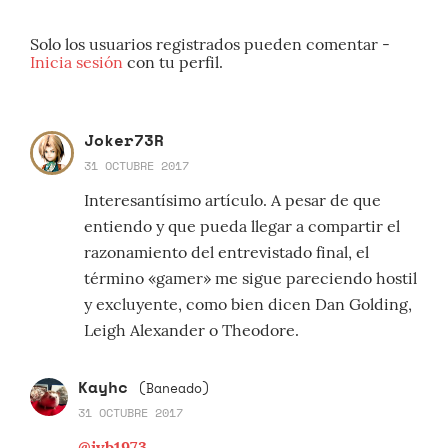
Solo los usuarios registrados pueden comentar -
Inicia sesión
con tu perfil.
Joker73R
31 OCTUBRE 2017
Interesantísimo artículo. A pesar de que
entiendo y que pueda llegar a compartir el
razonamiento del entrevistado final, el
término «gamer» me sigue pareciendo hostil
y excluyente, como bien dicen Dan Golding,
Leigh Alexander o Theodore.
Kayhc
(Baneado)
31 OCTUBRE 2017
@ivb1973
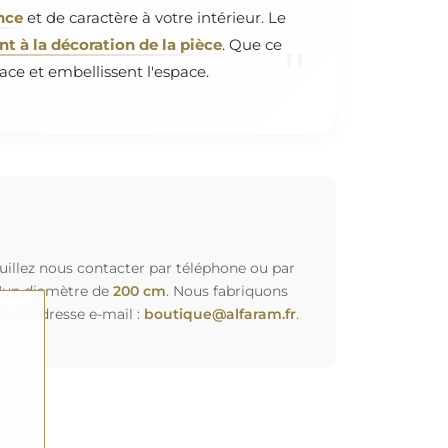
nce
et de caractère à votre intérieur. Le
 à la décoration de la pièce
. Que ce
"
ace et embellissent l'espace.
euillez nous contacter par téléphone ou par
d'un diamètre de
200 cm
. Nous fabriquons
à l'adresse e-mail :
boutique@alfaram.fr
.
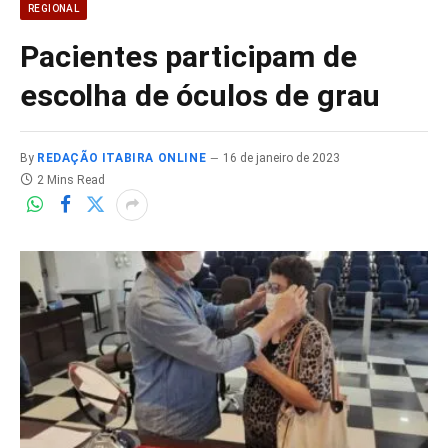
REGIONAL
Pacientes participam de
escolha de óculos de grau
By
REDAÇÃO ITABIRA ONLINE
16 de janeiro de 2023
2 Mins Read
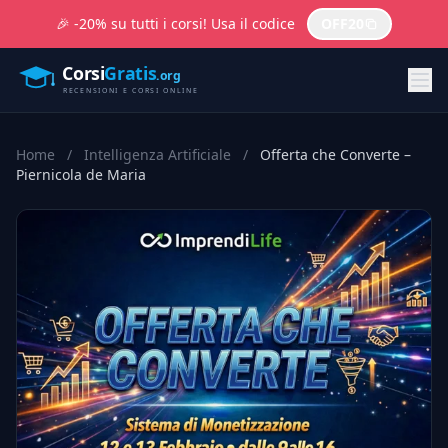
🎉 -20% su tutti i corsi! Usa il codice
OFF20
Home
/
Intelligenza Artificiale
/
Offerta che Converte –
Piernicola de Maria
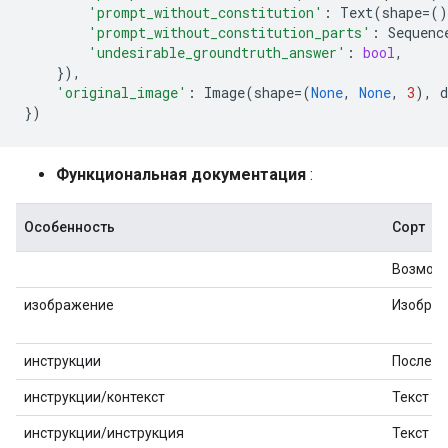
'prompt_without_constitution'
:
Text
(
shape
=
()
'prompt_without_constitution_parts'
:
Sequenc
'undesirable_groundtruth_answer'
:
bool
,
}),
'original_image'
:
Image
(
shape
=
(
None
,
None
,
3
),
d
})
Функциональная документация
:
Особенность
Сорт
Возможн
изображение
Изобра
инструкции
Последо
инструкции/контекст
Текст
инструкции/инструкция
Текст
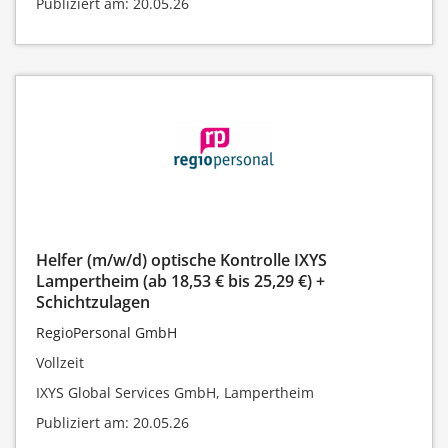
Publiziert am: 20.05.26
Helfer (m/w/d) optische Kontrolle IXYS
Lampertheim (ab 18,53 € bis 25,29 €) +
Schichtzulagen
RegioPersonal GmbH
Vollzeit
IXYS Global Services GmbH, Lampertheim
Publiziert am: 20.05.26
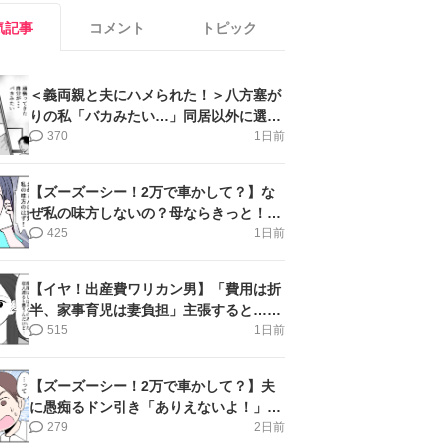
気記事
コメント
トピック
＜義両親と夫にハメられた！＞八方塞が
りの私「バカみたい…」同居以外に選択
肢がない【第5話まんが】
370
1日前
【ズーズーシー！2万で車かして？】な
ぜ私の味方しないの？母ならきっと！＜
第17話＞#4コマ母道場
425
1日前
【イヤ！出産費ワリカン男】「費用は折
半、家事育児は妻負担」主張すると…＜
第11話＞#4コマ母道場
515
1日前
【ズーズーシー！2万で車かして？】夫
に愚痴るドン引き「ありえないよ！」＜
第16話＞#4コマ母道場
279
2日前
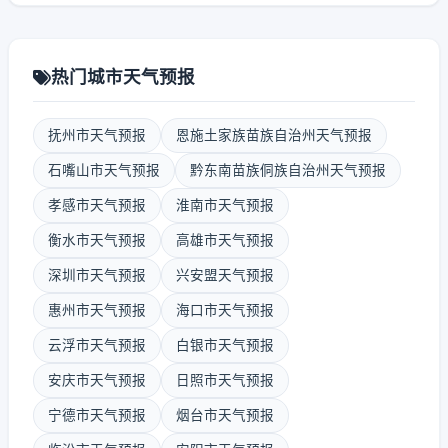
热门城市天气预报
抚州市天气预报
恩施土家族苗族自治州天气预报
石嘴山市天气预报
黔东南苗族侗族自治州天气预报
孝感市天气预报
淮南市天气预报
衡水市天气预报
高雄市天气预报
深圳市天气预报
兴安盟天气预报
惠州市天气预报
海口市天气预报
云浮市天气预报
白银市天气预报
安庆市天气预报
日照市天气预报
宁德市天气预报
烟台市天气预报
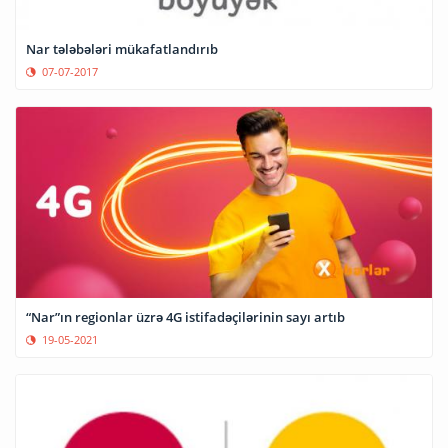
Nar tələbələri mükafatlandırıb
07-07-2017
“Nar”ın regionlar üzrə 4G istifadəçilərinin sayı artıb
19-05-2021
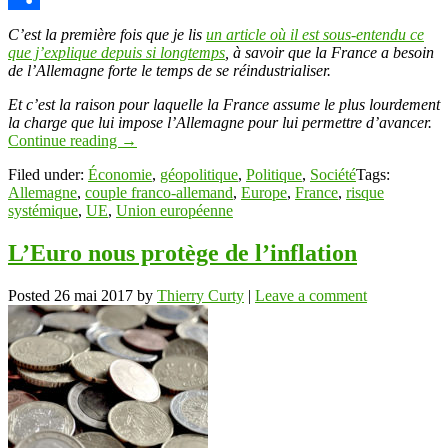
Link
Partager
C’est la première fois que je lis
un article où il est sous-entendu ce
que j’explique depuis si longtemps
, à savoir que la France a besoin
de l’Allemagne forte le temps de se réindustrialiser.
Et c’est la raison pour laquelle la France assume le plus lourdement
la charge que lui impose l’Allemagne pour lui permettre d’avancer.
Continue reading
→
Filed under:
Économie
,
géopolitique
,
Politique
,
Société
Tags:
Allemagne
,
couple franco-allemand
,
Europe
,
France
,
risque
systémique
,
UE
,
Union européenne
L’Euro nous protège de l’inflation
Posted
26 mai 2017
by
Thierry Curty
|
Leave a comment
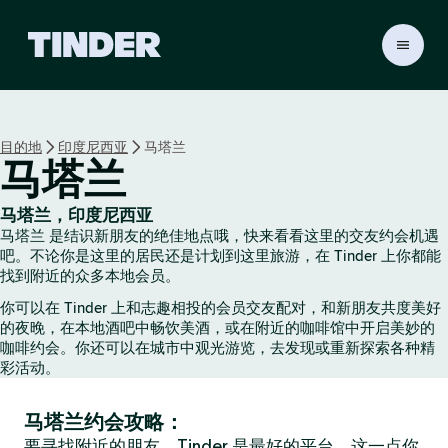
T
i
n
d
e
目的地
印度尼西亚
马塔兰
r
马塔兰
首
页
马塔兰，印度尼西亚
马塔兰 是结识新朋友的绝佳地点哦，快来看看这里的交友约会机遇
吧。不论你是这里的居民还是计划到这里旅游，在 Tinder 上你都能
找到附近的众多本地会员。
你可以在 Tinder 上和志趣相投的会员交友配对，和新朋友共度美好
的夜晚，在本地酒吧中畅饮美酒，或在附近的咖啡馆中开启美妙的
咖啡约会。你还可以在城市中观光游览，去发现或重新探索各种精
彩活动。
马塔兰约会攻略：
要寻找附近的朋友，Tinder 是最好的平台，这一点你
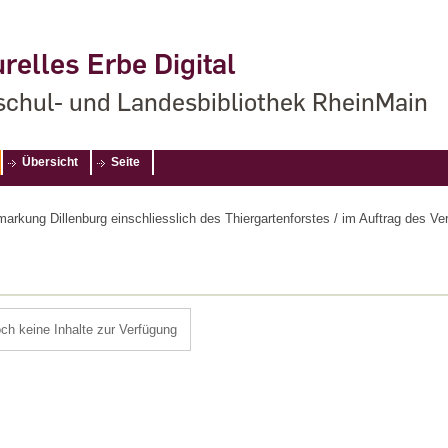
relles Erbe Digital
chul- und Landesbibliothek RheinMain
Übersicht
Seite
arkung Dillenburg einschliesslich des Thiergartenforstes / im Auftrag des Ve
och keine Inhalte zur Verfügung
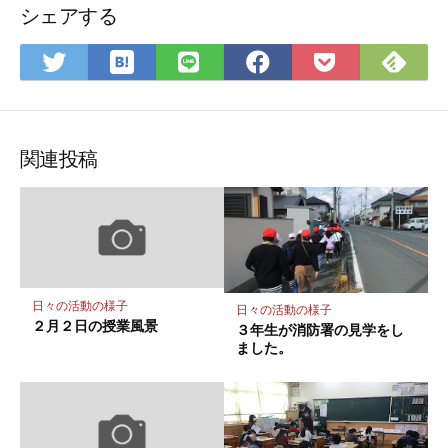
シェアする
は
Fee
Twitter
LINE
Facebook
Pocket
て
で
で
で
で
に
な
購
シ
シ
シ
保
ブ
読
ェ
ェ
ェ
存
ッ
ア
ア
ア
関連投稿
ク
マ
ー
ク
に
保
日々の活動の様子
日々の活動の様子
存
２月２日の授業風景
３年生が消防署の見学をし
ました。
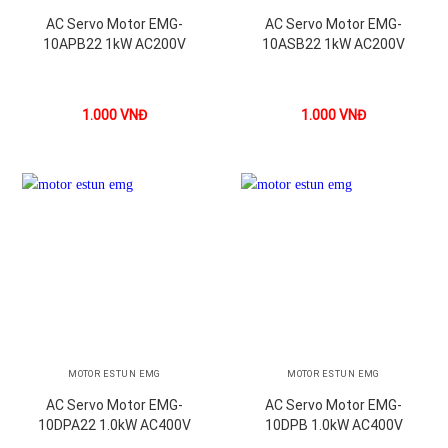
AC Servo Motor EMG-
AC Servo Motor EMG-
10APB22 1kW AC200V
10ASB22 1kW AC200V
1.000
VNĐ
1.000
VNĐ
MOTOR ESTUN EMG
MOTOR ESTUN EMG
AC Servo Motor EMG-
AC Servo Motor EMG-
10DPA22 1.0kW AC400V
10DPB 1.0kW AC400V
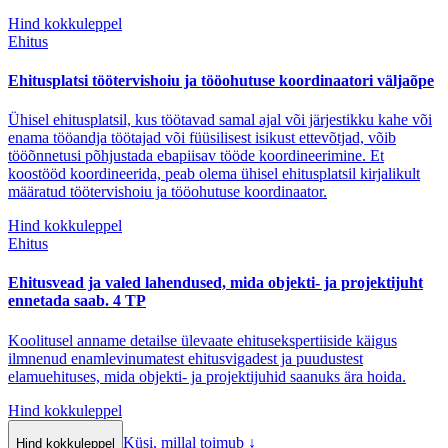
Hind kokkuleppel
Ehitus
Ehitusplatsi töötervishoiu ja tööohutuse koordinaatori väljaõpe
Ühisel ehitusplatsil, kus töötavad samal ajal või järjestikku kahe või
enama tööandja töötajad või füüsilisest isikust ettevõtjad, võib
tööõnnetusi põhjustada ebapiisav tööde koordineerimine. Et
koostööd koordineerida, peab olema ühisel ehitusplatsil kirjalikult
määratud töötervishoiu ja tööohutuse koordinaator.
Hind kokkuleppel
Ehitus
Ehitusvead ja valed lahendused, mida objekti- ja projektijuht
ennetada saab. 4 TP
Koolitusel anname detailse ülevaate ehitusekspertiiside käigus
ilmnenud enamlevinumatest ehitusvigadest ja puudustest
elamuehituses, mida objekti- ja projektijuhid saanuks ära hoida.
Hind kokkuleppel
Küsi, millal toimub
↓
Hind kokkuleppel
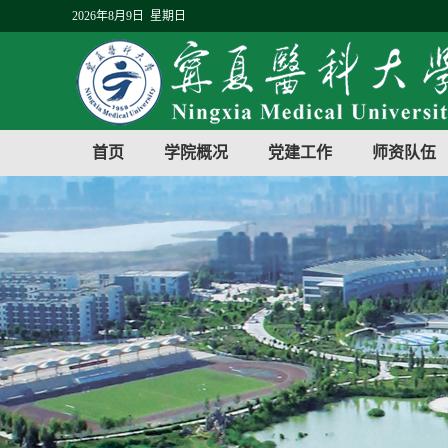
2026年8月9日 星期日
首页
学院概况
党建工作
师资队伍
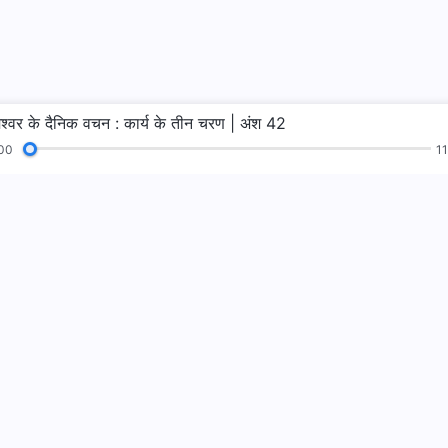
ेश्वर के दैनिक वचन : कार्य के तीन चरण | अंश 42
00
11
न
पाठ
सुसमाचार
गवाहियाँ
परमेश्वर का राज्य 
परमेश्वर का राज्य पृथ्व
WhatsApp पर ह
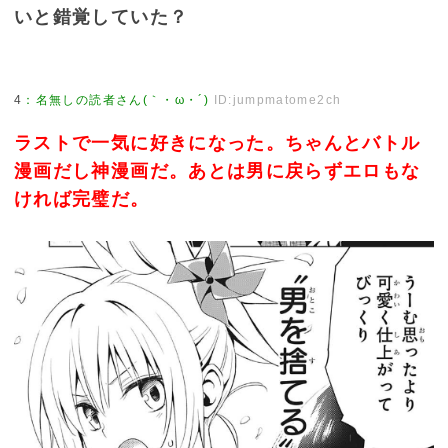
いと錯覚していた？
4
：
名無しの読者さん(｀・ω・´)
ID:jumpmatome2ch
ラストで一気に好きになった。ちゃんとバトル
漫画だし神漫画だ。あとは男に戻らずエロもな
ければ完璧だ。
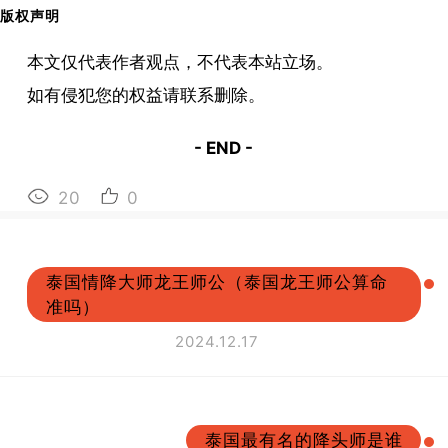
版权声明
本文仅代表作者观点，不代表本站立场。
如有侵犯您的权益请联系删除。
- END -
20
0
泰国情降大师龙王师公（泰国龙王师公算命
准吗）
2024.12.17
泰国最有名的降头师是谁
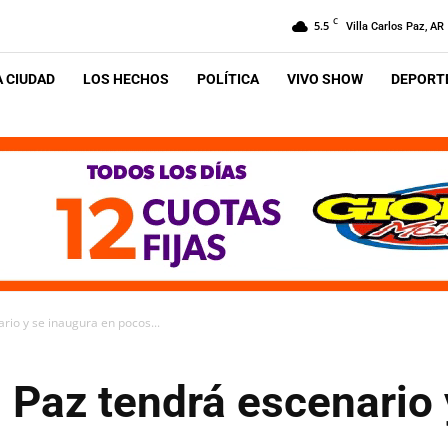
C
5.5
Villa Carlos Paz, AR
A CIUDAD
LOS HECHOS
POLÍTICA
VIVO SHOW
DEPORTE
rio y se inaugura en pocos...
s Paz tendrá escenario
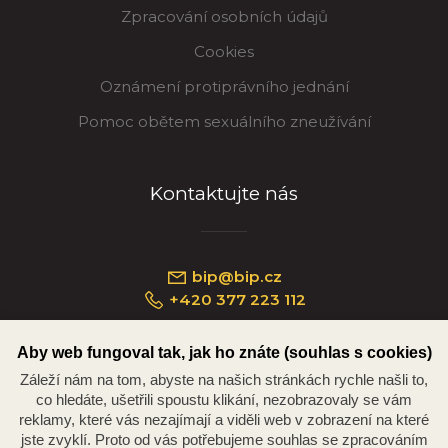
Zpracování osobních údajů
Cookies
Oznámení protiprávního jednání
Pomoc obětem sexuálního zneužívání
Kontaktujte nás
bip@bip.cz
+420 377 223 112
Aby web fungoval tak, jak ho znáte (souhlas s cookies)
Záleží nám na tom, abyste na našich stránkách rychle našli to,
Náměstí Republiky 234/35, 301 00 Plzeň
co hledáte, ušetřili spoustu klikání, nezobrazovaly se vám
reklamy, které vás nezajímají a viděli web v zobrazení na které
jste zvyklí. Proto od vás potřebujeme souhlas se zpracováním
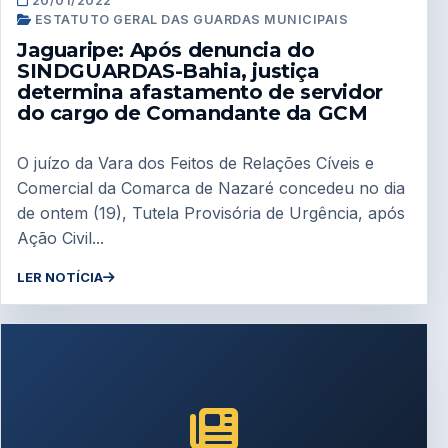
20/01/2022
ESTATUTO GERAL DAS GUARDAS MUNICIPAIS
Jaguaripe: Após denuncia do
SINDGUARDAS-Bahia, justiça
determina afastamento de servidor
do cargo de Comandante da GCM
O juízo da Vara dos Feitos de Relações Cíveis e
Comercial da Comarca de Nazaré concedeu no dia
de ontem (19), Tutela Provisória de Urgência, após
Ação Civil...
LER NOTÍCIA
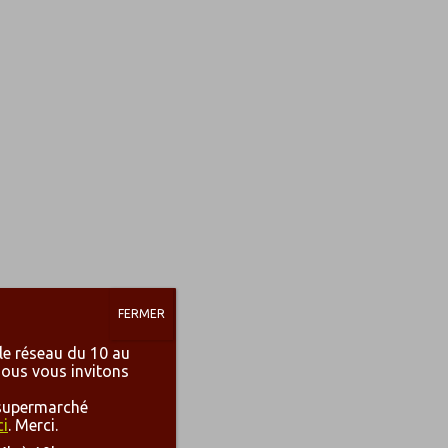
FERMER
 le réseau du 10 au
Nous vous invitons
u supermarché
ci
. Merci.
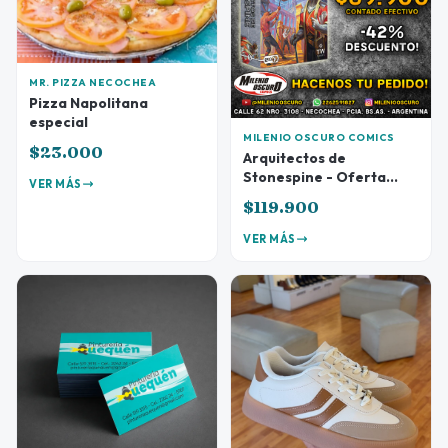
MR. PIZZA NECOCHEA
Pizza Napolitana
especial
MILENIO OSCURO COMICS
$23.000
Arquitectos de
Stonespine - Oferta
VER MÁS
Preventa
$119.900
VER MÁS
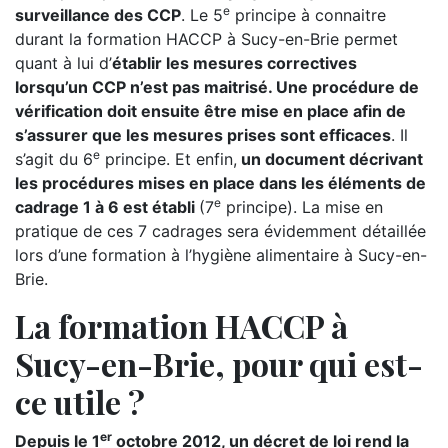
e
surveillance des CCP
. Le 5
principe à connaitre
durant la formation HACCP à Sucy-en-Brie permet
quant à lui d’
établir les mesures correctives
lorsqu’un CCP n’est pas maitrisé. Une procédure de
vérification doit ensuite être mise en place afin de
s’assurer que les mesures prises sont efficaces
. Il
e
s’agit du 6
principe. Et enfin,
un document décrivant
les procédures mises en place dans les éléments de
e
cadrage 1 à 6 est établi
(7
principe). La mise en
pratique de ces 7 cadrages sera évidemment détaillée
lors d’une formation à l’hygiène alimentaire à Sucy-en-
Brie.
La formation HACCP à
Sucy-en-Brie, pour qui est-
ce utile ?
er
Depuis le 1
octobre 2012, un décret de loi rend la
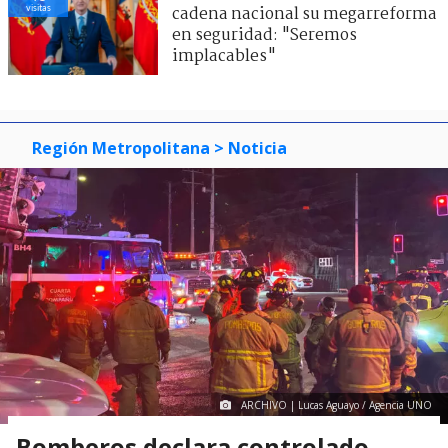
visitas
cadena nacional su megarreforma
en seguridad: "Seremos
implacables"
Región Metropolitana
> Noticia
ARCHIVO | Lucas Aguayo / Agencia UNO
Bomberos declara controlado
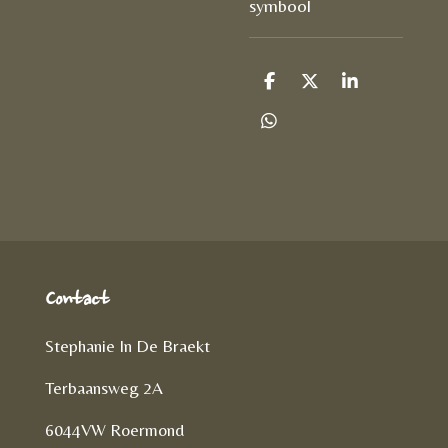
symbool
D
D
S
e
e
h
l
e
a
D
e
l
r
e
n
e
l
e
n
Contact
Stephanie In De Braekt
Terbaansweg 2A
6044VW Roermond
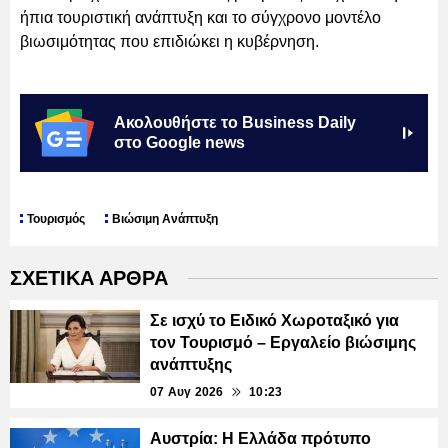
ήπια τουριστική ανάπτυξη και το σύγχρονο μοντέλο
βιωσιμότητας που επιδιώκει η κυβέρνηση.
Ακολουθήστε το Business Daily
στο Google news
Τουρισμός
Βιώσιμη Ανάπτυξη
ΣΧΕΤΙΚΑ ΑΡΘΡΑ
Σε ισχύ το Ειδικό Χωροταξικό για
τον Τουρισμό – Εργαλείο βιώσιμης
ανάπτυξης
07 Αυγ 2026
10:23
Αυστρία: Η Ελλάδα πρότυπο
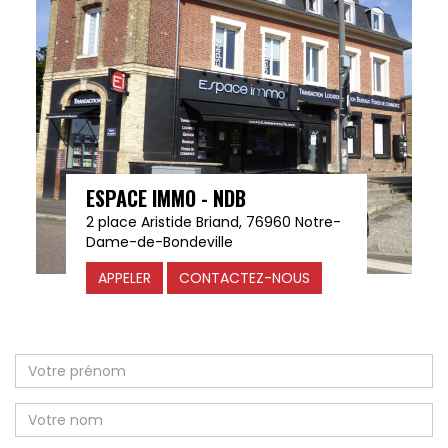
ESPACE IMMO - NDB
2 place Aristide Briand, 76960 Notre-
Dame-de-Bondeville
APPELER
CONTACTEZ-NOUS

——

- Problem: Lines with "Lampertheim": return each one from the data above.

- Written solution:
Lampertheim (ab 18,53 € bis 25,29 €) +
IXYS Global Services GmbH, Lampertheim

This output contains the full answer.